Task directions: Below are the entries; tally the lines holding the string "Covid" and give only that figure.
▼▼▼
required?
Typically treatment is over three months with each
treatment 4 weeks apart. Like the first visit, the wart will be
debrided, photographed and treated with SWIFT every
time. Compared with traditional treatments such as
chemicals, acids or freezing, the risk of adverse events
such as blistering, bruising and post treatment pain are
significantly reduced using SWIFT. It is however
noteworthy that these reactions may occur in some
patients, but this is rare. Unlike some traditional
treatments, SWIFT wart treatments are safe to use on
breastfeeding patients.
▲▲▲
▼▼▼
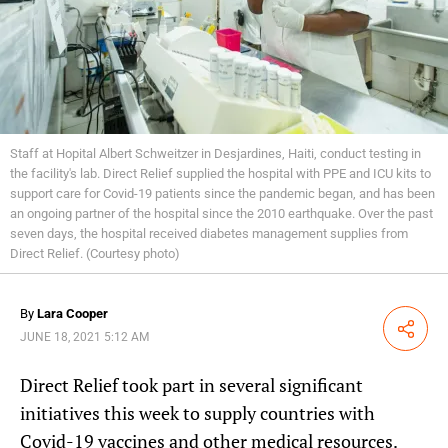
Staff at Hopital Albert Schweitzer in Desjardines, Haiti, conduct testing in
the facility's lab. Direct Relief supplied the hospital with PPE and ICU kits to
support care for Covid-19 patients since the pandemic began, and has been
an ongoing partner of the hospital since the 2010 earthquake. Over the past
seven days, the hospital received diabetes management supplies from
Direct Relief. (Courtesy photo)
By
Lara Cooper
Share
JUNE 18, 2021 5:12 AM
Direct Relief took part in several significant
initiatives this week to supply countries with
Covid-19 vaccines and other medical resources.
▲▲▲
Answer space: 2